[Records excerpted from a collection]
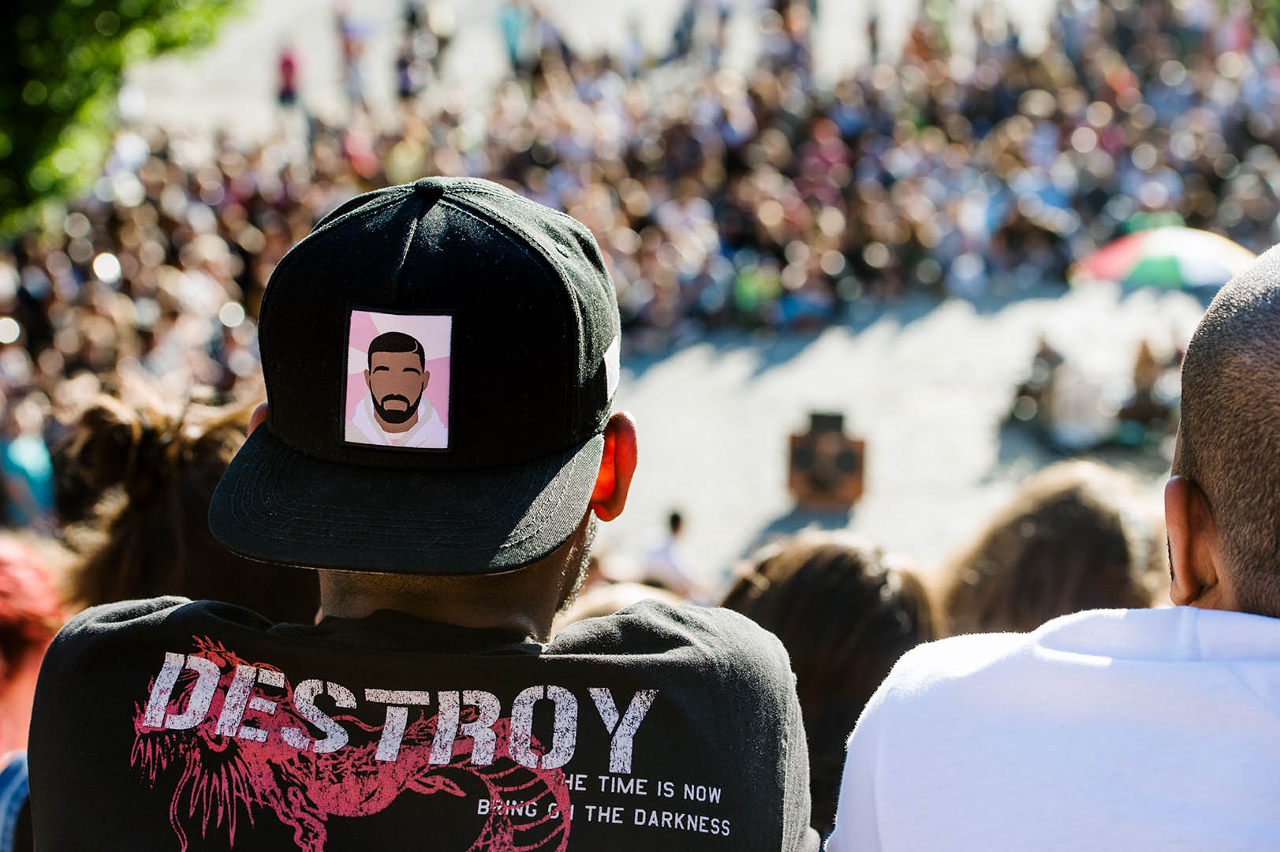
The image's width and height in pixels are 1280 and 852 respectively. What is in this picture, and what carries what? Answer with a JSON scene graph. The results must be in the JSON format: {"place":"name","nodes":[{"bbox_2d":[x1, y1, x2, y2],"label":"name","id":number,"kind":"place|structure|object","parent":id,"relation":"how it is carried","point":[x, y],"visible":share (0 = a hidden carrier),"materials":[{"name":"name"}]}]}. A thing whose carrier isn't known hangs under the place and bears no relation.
{"place":"outdoors","nodes":[
{"label":"outdoors","id":0,"kind":"place"},
{"bbox_2d":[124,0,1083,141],"label":"pavement","id":1,"kind":"structure","parent":0,"point":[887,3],"materials":[{"name":"grey stone"}]},
{"bbox_2d":[275,41,301,106],"label":"person","id":2,"kind":"object","parent":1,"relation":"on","point":[286,63],"visible":0.84},
{"bbox_2d":[335,4,371,99],"label":"person","id":3,"kind":"object","parent":1,"relation":"on","point":[349,53],"visible":0.91},
{"bbox_2d":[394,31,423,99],"label":"person","id":4,"kind":"object","parent":1,"relation":"on","point":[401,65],"visible":0.78},
{"bbox_2d":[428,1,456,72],"label":"person","id":5,"kind":"object","parent":1,"relation":"on","point":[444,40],"visible":0.89},
{"bbox_2d":[497,0,530,71],"label":"person","id":6,"kind":"object","parent":1,"relation":"on","point":[512,26],"visible":0.89},
{"bbox_2d":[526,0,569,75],"label":"person","id":7,"kind":"object","parent":1,"relation":"on","point":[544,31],"visible":0.8},
{"bbox_2d":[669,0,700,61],"label":"person","id":8,"kind":"object","parent":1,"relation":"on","point":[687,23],"visible":0.93},
{"bbox_2d":[863,4,883,63],"label":"person","id":9,"kind":"object","parent":1,"relation":"on","point":[872,33],"visible":0.72},
{"bbox_2d":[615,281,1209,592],"label":"pavement","id":10,"kind":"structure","parent":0,"point":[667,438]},
{"label":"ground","id":11,"kind":"structure","parent":0},
{"bbox_2d":[0,410,56,528],"label":"person","id":12,"kind":"object","parent":11,"relation":"on","point":[28,450],"visible":0.64},
{"bbox_2d":[0,537,66,847],"label":"person","id":13,"kind":"object","parent":11,"relation":"on","point":[26,572],"visible":0.48},
{"bbox_2d":[0,0,250,233],"label":"tree","id":14,"kind":"object","parent":11,"relation":"on","point":[9,139],"visible":0.85,"materials":[{"name":"green plant"}]},
{"bbox_2d":[59,388,311,621],"label":"person","id":15,"kind":"object","parent":11,"relation":"on","point":[186,483],"visible":0.33},
{"bbox_2d":[27,164,813,851],"label":"man","id":16,"kind":"object","parent":11,"relation":"on","point":[597,457],"visible":0.97},
{"bbox_2d":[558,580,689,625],"label":"person","id":17,"kind":"object","parent":11,"relation":"on","point":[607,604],"visible":0.11},
{"bbox_2d":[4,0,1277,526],"label":"crowd","id":18,"kind":"object","parent":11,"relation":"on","point":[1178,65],"visible":0.54},
{"bbox_2d":[640,507,701,596],"label":"person","id":19,"kind":"object","parent":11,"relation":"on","point":[674,517],"visible":0.68},
{"bbox_2d":[732,258,782,324],"label":"person","id":20,"kind":"object","parent":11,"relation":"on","point":[748,291],"visible":0.72},
{"bbox_2d":[772,261,839,330],"label":"person","id":21,"kind":"object","parent":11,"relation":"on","point":[793,309],"visible":0.78},
{"bbox_2d":[785,410,865,508],"label":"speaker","id":22,"kind":"object","parent":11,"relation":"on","point":[852,460],"visible":0.98},
{"bbox_2d":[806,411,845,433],"label":"speaker","id":23,"kind":"object","parent":22,"relation":"on","point":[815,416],"visible":0.93},
{"bbox_2d":[723,530,942,844],"label":"person","id":24,"kind":"object","parent":11,"relation":"on","point":[810,577],"visible":0.49},
{"bbox_2d":[1008,333,1069,428],"label":"person","id":25,"kind":"object","parent":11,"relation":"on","point":[1043,353],"visible":0.79},
{"bbox_2d":[936,461,1168,638],"label":"person","id":26,"kind":"object","parent":11,"relation":"on","point":[1043,528],"visible":0.39},
{"bbox_2d":[832,241,1279,851],"label":"man","id":27,"kind":"object","parent":11,"relation":"on","point":[1276,281],"visible":0.99},
{"bbox_2d":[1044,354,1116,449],"label":"person","id":28,"kind":"object","parent":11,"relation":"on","point":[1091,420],"visible":0.87},
{"bbox_2d":[1118,334,1175,441],"label":"person","id":29,"kind":"object","parent":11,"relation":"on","point":[1146,353],"visible":0.7},
{"bbox_2d":[1070,223,1254,291],"label":"umbrella","id":30,"kind":"object","parent":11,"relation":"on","point":[1203,254],"visible":0.76,"materials":[{"name":"fabric"}]}
]}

Try it:
Reproduce all the entries above exactly. Include no images.

Answer section:
The image's width and height in pixels are 1280 and 852 respectively. What is in this picture, and what carries what? Answer with a JSON scene graph. The results must be in the JSON format: {"place":"name","nodes":[{"bbox_2d":[x1, y1, x2, y2],"label":"name","id":number,"kind":"place|structure|object","parent":id,"relation":"how it is carried","point":[x, y],"visible":share (0 = a hidden carrier),"materials":[{"name":"name"}]}]}. A thing whose carrier isn't known hangs under the place and bears no relation.
{"place":"outdoors","nodes":[
{"label":"outdoors","id":0,"kind":"place"},
{"bbox_2d":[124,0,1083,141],"label":"pavement","id":1,"kind":"structure","parent":0,"point":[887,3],"materials":[{"name":"grey stone"}]},
{"bbox_2d":[275,41,301,106],"label":"person","id":2,"kind":"object","parent":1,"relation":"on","point":[286,63],"visible":0.84},
{"bbox_2d":[335,4,371,99],"label":"person","id":3,"kind":"object","parent":1,"relation":"on","point":[349,53],"visible":0.91},
{"bbox_2d":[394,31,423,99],"label":"person","id":4,"kind":"object","parent":1,"relation":"on","point":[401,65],"visible":0.78},
{"bbox_2d":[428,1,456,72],"label":"person","id":5,"kind":"object","parent":1,"relation":"on","point":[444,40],"visible":0.89},
{"bbox_2d":[497,0,530,71],"label":"person","id":6,"kind":"object","parent":1,"relation":"on","point":[512,26],"visible":0.89},
{"bbox_2d":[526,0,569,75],"label":"person","id":7,"kind":"object","parent":1,"relation":"on","point":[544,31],"visible":0.8},
{"bbox_2d":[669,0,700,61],"label":"person","id":8,"kind":"object","parent":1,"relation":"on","point":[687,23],"visible":0.93},
{"bbox_2d":[863,4,883,63],"label":"person","id":9,"kind":"object","parent":1,"relation":"on","point":[872,33],"visible":0.72},
{"bbox_2d":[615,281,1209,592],"label":"pavement","id":10,"kind":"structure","parent":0,"point":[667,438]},
{"label":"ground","id":11,"kind":"structure","parent":0},
{"bbox_2d":[0,410,56,528],"label":"person","id":12,"kind":"object","parent":11,"relation":"on","point":[28,450],"visible":0.64},
{"bbox_2d":[0,537,66,847],"label":"person","id":13,"kind":"object","parent":11,"relation":"on","point":[26,572],"visible":0.48},
{"bbox_2d":[0,0,250,233],"label":"tree","id":14,"kind":"object","parent":11,"relation":"on","point":[9,139],"visible":0.85,"materials":[{"name":"green plant"}]},
{"bbox_2d":[59,388,311,621],"label":"person","id":15,"kind":"object","parent":11,"relation":"on","point":[186,483],"visible":0.33},
{"bbox_2d":[27,164,813,851],"label":"man","id":16,"kind":"object","parent":11,"relation":"on","point":[597,457],"visible":0.97},
{"bbox_2d":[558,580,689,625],"label":"person","id":17,"kind":"object","parent":11,"relation":"on","point":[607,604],"visible":0.11},
{"bbox_2d":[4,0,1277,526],"label":"crowd","id":18,"kind":"object","parent":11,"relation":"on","point":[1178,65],"visible":0.54},
{"bbox_2d":[640,507,701,596],"label":"person","id":19,"kind":"object","parent":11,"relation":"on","point":[674,517],"visible":0.68},
{"bbox_2d":[732,258,782,324],"label":"person","id":20,"kind":"object","parent":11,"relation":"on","point":[748,291],"visible":0.72},
{"bbox_2d":[772,261,839,330],"label":"person","id":21,"kind":"object","parent":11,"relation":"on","point":[793,309],"visible":0.78},
{"bbox_2d":[785,410,865,508],"label":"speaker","id":22,"kind":"object","parent":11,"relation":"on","point":[852,460],"visible":0.98},
{"bbox_2d":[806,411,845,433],"label":"speaker","id":23,"kind":"object","parent":22,"relation":"on","point":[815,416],"visible":0.93},
{"bbox_2d":[723,530,942,844],"label":"person","id":24,"kind":"object","parent":11,"relation":"on","point":[810,577],"visible":0.49},
{"bbox_2d":[1008,333,1069,428],"label":"person","id":25,"kind":"object","parent":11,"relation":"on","point":[1043,353],"visible":0.79},
{"bbox_2d":[936,461,1168,638],"label":"person","id":26,"kind":"object","parent":11,"relation":"on","point":[1043,528],"visible":0.39},
{"bbox_2d":[832,241,1279,851],"label":"man","id":27,"kind":"object","parent":11,"relation":"on","point":[1276,281],"visible":0.99},
{"bbox_2d":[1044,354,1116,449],"label":"person","id":28,"kind":"object","parent":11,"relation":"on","point":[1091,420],"visible":0.87},
{"bbox_2d":[1118,334,1175,441],"label":"person","id":29,"kind":"object","parent":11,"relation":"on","point":[1146,353],"visible":0.7},
{"bbox_2d":[1070,223,1254,291],"label":"umbrella","id":30,"kind":"object","parent":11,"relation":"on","point":[1203,254],"visible":0.76,"materials":[{"name":"fabric"}]}
]}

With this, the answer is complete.